The posterior probability of inclusion can be calculated for each SNP in this file. This is the probability that the effect of the SNP is nonzero, i.e the probability that the SNP has an effect upon the trait. Posterior probability of inclusion can be calculated by adding posterior probability 2 (PIP2), posterior probability 3 (PIP3) and posterior probability 4 (PIP4) together for each SNP. Alternatively posterior probability of inclusion can be calculated as 1  posterior probability 1 (PIP1).
The warburton_control_bayesr contains the posterior probabilities of the BovineHD markers from the control analysis, with no accounting for subspecies of origin.
Description of the data and file structure
The warburton_subspecies_bayesr dataset contains the data from the subspecies BayesR analysis using the 728,785 SNP on the Bovine HD array. In this data the headings are Subspecies_SNP, PIP1, PIP2, PIP3, PIP4 and beta. In order to use this file to replicate the results discussed in this article, posterior probability of inclusions need to be calculated for each SNP. This can be calculated as described above, for example 1  PIP1 for each SNP. There are three copies of each of the BovineHD array SNP in this file. In this dataset a Subspecies_SNP name with no suffix is the Bos indicus subspecies SNP, the Subspecies_SNP name with the "_A" suffix is the Bos taurus subspecies SNP and the Subspecies_SNP name with the "_B" is the Bos indicus x Bos taurus subspecies SNP. After calculating the posterior probability of inclusion for each Subspecies_SNP the results can be graphed using software of choice.
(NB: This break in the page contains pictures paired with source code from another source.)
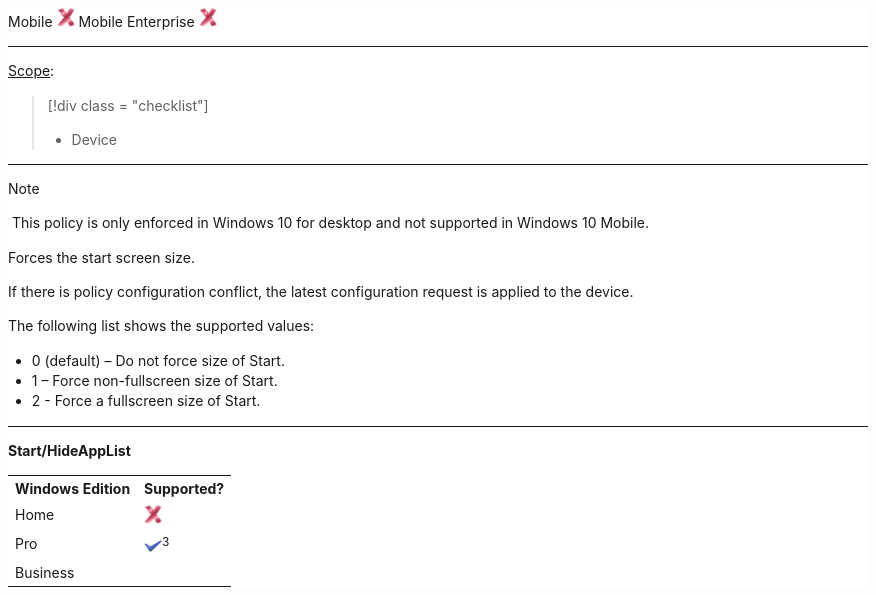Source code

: </tr>
<tr>
    <td>Mobile</td>
    <td><img src="images/crossmark.png" alt="cross mark" /></td>
</tr>
<tr>
    <td>Mobile Enterprise</td>
    <td><img src="images/crossmark.png" alt="cross mark" /></td>
</tr>
</table>


<hr/>


[Scope](./policy-configuration-service-provider.md#policy-scope):

> [!div class = "checklist"]
> * Device

<hr/>



> [!NOTE]
> This policy is only enforced in Windows 10 for desktop and not supported in Windows 10 Mobile.


Forces the start screen size.


If there is policy configuration conflict, the latest configuration request is applied to the device.



The following list shows the supported values:

-   0 (default) – Do not force size of Start.
-   1 – Force non-fullscreen size of Start.
-   2 - Force a fullscreen size of Start.




<hr/>


<a href="" id="start-hideapplist"></a>**Start/HideAppList**  


<table>
<tr>
    <th>Windows Edition</th>
    <th>Supported?</th>
</tr>
<tr>
    <td>Home</td>
    <td><img src="images/crossmark.png" alt="cross mark" /></td>
</tr>
<tr>
    <td>Pro</td>
    <td><img src="images/checkmark.png" alt="check mark" /><sup>3</sup></td>
</tr>
<tr>
    <td>Business</td>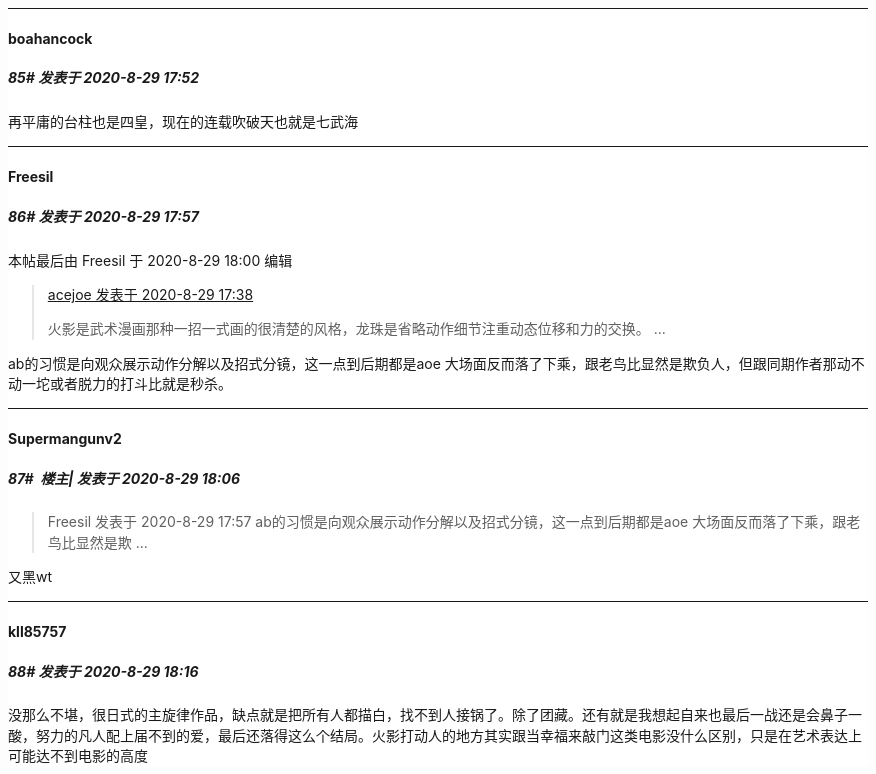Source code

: 





-----

####  boahancock  
##### 85#       发表于 2020-8-29 17:52




再平庸的台柱也是四皇，现在的连载吹破天也就是七武海







-----

####  Freesil  
##### 86#       发表于 2020-8-29 17:57



 本帖最后由 Freesil 于 2020-8-29 18:00 编辑 
<blockquote><a href="httphttps://bbs.saraba1st.com/2b/forum.php?mod=redirect&amp;goto=findpost&amp;pid=48585352&amp;ptid=1956960" target="_blank">acejoe 发表于 2020-8-29 17:38</a>

火影是武术漫画那种一招一式画的很清楚的风格，龙珠是省略动作细节注重动态位移和力的交换。 ...</blockquote>

ab的习惯是向观众展示动作分解以及招式分镜，这一点到后期都是aoe 大场面反而落了下乘，跟老鸟比显然是欺负人，但跟同期作者那动不动一坨或者脱力的打斗比就是秒杀。







-----

####  Supermangunv2  
##### 87#         楼主| 发表于 2020-8-29 18:06



<blockquote>Freesil 发表于 2020-8-29 17:57
ab的习惯是向观众展示动作分解以及招式分镜，这一点到后期都是aoe 大场面反而落了下乘，跟老鸟比显然是欺 ...</blockquote>
又黑wt







-----

####  kll85757  
##### 88#       发表于 2020-8-29 18:16




没那么不堪，很日式的主旋律作品，缺点就是把所有人都描白，找不到人接锅了。除了团藏。还有就是我想起自来也最后一战还是会鼻子一酸，努力的凡人配上届不到的爱，最后还落得这么个结局。火影打动人的地方其实跟当幸福来敲门这类电影没什么区别，只是在艺术表达上可能达不到电影的高度
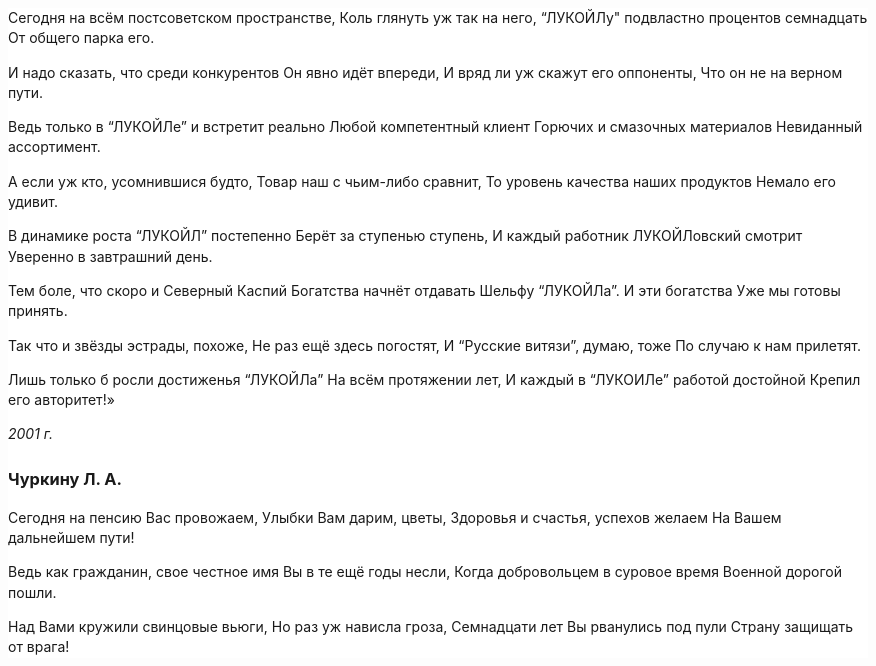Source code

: Сегодня на всём постсоветском пространстве,
Коль глянуть уж так на него,
“ЛУКОЙЛу" подвластно процентов семнадцать
От общего парка его.

И надо сказать, что среди конкурентов
Он явно идёт впереди,
И вряд ли уж скажут его оппоненты,
Что он не на верном пути.

Ведь только в “ЛУКОЙЛе” и встретит реально
Любой компетентный клиент
Горючих и смазочных материалов
Невиданный ассортимент.

А если уж кто, усомнившися будто,
Товар наш с чьим-либо сравнит,
То уровень качества наших продуктов
Немало его удивит.

В динамике роста “ЛУКОЙЛ” постепенно
Берёт за ступенью ступень,
И каждый работник ЛУКОЙЛовский смотрит
Уверенно в завтрашний день.

Тем боле, что скоро и Северный Каспий
Богатства начнёт отдавать
Шельфу “ЛУКОЙЛа”. И эти богатства
Уже мы готовы принять.

Так что и звёзды эстрады, похоже,
Не раз ещё здесь погостят,
И “Русские витязи”, думаю, тоже
По случаю к нам прилетят.

Лишь только б росли достиженья “ЛУКОЙЛа”
На всём протяжении лет,
И каждый в “ЛУКОИЛе” работой достойной
Крепил его авторитет!»

_2001 г._ 

### Чуркину Л. А.

Сегодня на пенсию Вас провожаем,
Улыбки Вам дарим, цветы,
Здоровья и счастья, успехов желаем
На Вашем дальнейшем пути!

Ведь как гражданин, свое честное имя
Вы в те ещё годы несли,
Когда добровольцем в суровое время
Военной дорогой пошли.

Над Вами кружили свинцовые вьюги,
Но раз уж нависла гроза,
Семнадцати лет Вы рванулись под пули
Страну защищать от врага!
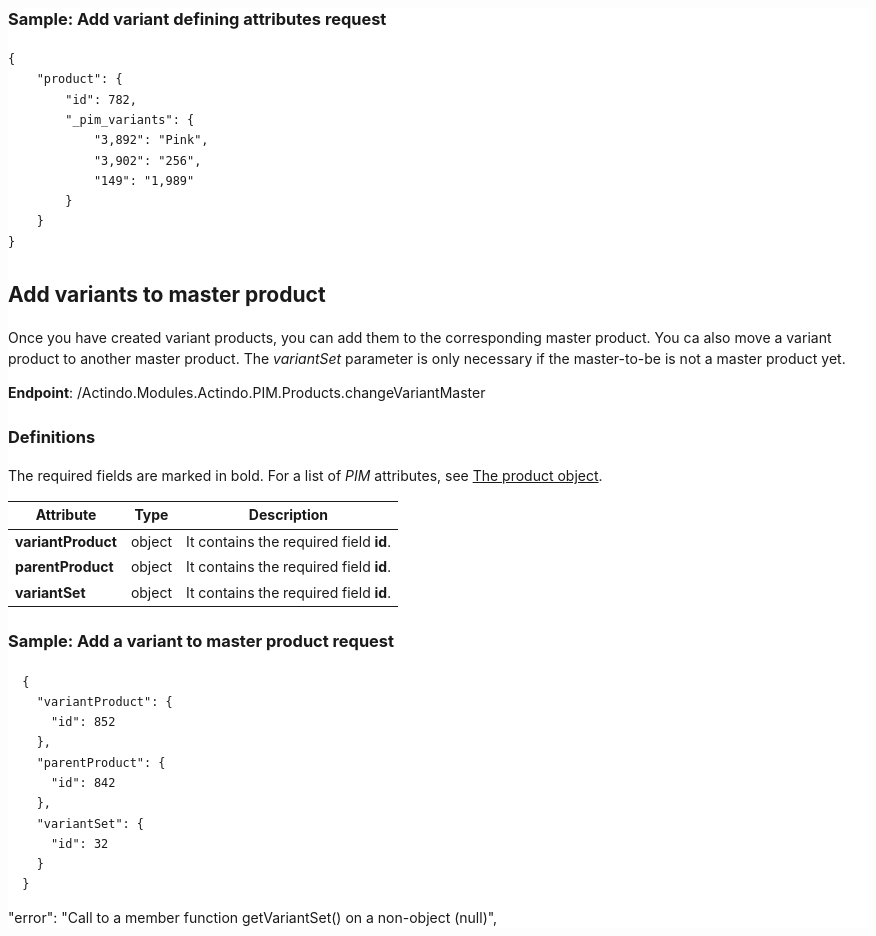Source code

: 
### Sample: Add variant defining attributes request

    {
        "product": {
            "id": 782,
            "_pim_variants": {
                "3,892": "Pink",
                "3,902": "256",
                "149": "1,989"
            }
        }
    }

  [comment]: <> (Response: success, aber keine Änderung in CHILD1. Warum?)



## Add variants to master product

Once you have created variant products, you can add them to the corresponding master product. You ca also move a variant product to another master product. The *variantSet* parameter is only necessary if the master-to-be is not a master product yet.

**Endpoint**: /Actindo.Modules.Actindo.PIM.Products.changeVariantMaster

### Definitions

The required fields are marked in bold. For a list of *PIM* attributes, see [The product object](#the-product-object). 

| Attribute      | Type | Description |  
| ----------- | ----------- | ---------- | 
| **variantProduct**      | object    |  It contains the required field **id**.  |
| **parentProduct**       | object    |  It contains the required field **id**.  |
| **variantSet**          | object    |  It contains the required field **id**.  |


### Sample: Add a variant to master product request

      {
        "variantProduct": {
          "id": 852
        },
        "parentProduct": {
          "id": 842
        },
        "variantSet": {
          "id": 32
        }
      }

"error": "Call to a member function getVariantSet() on a non-object (null)",


[comment]: <> (Add multiple variants to a master product at a time?)
[comment]: <> (Komisch! Alle als single, obwohl ein single, ein master und ein child)
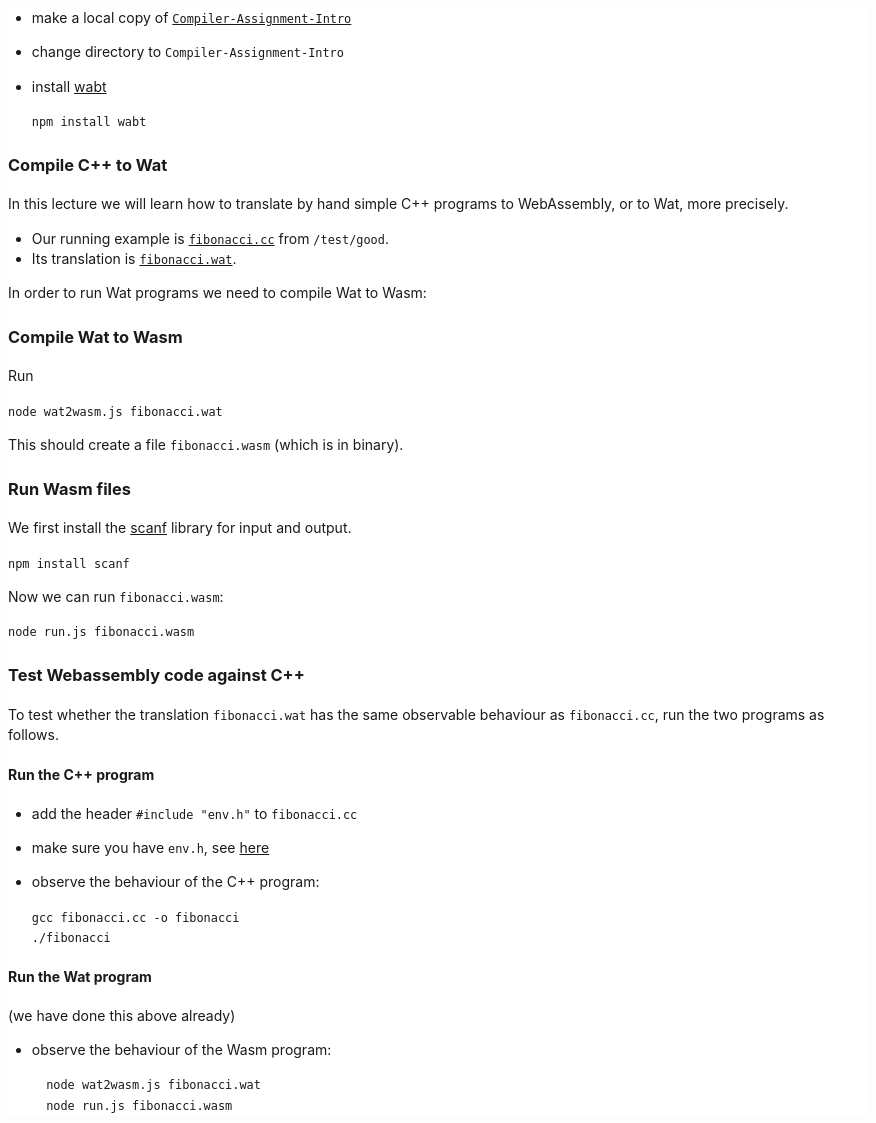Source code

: - make a local copy of [`Compiler-Assignment-Intro`](https://github.com/alexhkurz/compiler-construction-2021/tree/master/Compiler-Assignment-Intro)

- change directory to `Compiler-Assignment-Intro`

- install [wabt](https://www.npmjs.com/package/wabt)

      npm install wabt

### Compile C++ to Wat

In this lecture we will learn how to translate by hand simple C++ programs to WebAssembly, or to Wat, more precisely.

- Our running example is [`fibonacci.cc`](Compiler-Assignment-Intro/fibonacci.cc) from `/test/good`.
- Its translation is [`fibonacci.wat`](Compiler-Assignment-Intro/fibonacci.wat).

In order to run Wat programs we need to compile Wat to Wasm:

### Compile Wat to Wasm

Run

    node wat2wasm.js fibonacci.wat

This should create a file `fibonacci.wasm` (which is in binary).

### Run Wasm files

We first install the [scanf](https://www.npmjs.com/package/scanf) library for input and output.

    npm install scanf

Now we can run `fibonacci.wasm`:

    node run.js fibonacci.wasm

### Test Webassembly code against C++

To test whether the translation `fibonacci.wat` has the same observable behaviour as `fibonacci.cc`, run the two programs as follows.

#### Run the C++ program

- add the header `#include "env.h"` to `fibonacci.cc`
- make sure you have `env.h`, see [here](Compiler-Assignment-Intro/env.h)
- observe the behaviour of the C++ program:

      gcc fibonacci.cc -o fibonacci
      ./fibonacci

#### Run the Wat program

(we have done this above already)

- observe the behaviour of the Wasm program:

        node wat2wasm.js fibonacci.wat
        node run.js fibonacci.wasm
  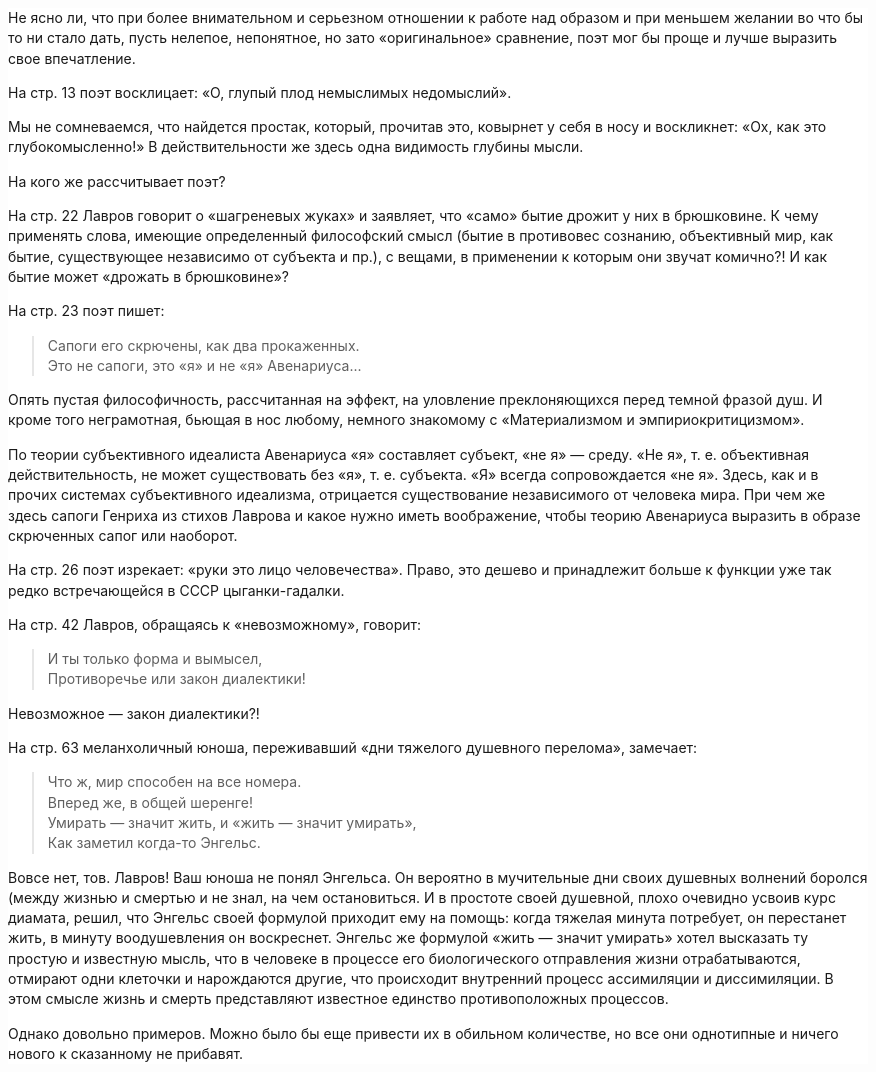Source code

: Не ясно ли, что при более внимательном и серьезном отношении к работе над образом и при меньшем желании во что бы то ни стало дать, пусть нелепое, непонятное, но зато «оригинальное» сравнение, поэт мог бы проще и лучше выразить свое впечатление.

На стр. 13 поэт восклицает: «О, глупый плод немыслимых недомыслий».

Мы не сомневаемся, что найдется простак, который, прочитав это, ковырнет у себя в носу и воскликнет: «Ох, как это глубокомысленно!» В действительности же здесь одна видимость глубины мысли.

На кого же рассчитывает поэт?

На стр. 22 Лавров говорит о «шагреневых жуках» и заявляет, что «само» бытие дрожит у них в брюшковине. К чему применять слова, имеющие определенный философский смысл (бытие в противовес сознанию, объективный мир, как бытие, существующее независимо от субъекта и пр.), с вещами, в применении к которым они звучат комично?! И как бытие может «дрожать в брюшковине»?

На стр. 23 поэт пишет:
 
> Сапоги его скрючены, как два прокаженных. \
> Это не сапоги, это «я» и не «я» Авенариуса...

Опять пустая философичность, рассчитанная на эффект, на уловление преклоняющихся перед темной фразой душ. И кроме того неграмотная, бьющая в нос любому, немного знакомому с «Материализмом и эмпириокритицизмом».

По теории субъективного идеалиста Авенариуса «я» составляет субъект, «не я» — среду. «Не я», т. е. объективная действительность, не может существовать без «я», т. е. субъекта. «Я» всегда сопровождается «не я». Здесь, как и в прочих системах субъективного идеализма, отрицается существование независимого от человека мира. При чем же здесь сапоги Генриха из стихов Лаврова и какое нужно иметь воображение, чтобы теорию Авенариуса выразить в образе скрюченных сапог или наоборот.

На стр. 26 поэт изрекает: «руки это лицо человечества». Право, это дешево и принадлежит больше к функции уже так редко встречающейся в СССР цыганки-гадалки.

На стр. 42 Лавров, обращаясь к «невозможному», говорит:

> И ты только форма и вымысел, \
> Противоречье или закон диалектики!

Невозможное — закон диалектики?!

На стр. 63 меланхоличный юноша, переживавший «дни тяжелого душевного перелома», замечает:

> Что ж, мир способен на все номера. \
> Вперед же, в общей шеренге! \
> Умирать — значит жить, и «жить — значит умирать», \
> Как заметил когда-то Энгельс.

Вовсе нет, тов. Лавров! Ваш юноша не понял Энгельса. Он вероятно в мучительные дни своих душевных волнений боролся (между жизнью и смертью и не знал, на чем остановиться. И в простоте своей душевной, плохо очевидно усвоив курс диамата, решил, что Энгельс своей формулой приходит ему на помощь: когда тяжелая минута потребует, он перестанет жить, в минуту воодушевления он воскреснет. Энгельс же формулой «жить — значит умирать» хотел высказать ту простую и известную мысль, что в человеке в процессе его биологического отправления жизни отрабатываются, отмирают одни клеточки и нарождаются другие, что происходит внутренний процесс ассимиляции и диссимиляции. В этом смысле жизнь и смерть представляют известное единство противоположных процессов.

Однако довольно примеров. Можно было бы еще привести их в обильном количестве, но все они однотипные и ничего нового к сказанному не прибавят.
The warburton_control_bayesr dataset contains posterior probabilities of the 728,785 SNP on the BovineHD array. It has the headings SNP, PIP1, PIP2, PIP3, PIP4 and beta. As for the subspecies BayesR dataset, posterior probability of inclusion needs to be calculated for each SNP and may be graphed using software of choice.
Code/Software
The Xmatrix used in the Subspecies BayesR analysis was created using Julia code which is publicly available on Github
https://github.com/cwarburton85/Subspecies\_Xmatrix.
Methods
This dataset is the posterior probabilities of inclusion from the subspecies specific Bayes R analysis using the subspecies specific Xmatrix using the Bovine HD array. Each Bovine HD array SNP is repeated 3 times in the file. The subspecies SNP can be differentiated by SNP name, the first SNP is the Bos indicus subspecies SNP, the "_A" SNP is the Bos taurus subspecies SNP and the "_B" SNP is the Bos indicus x Bos taurus subspecies SNP (Bx).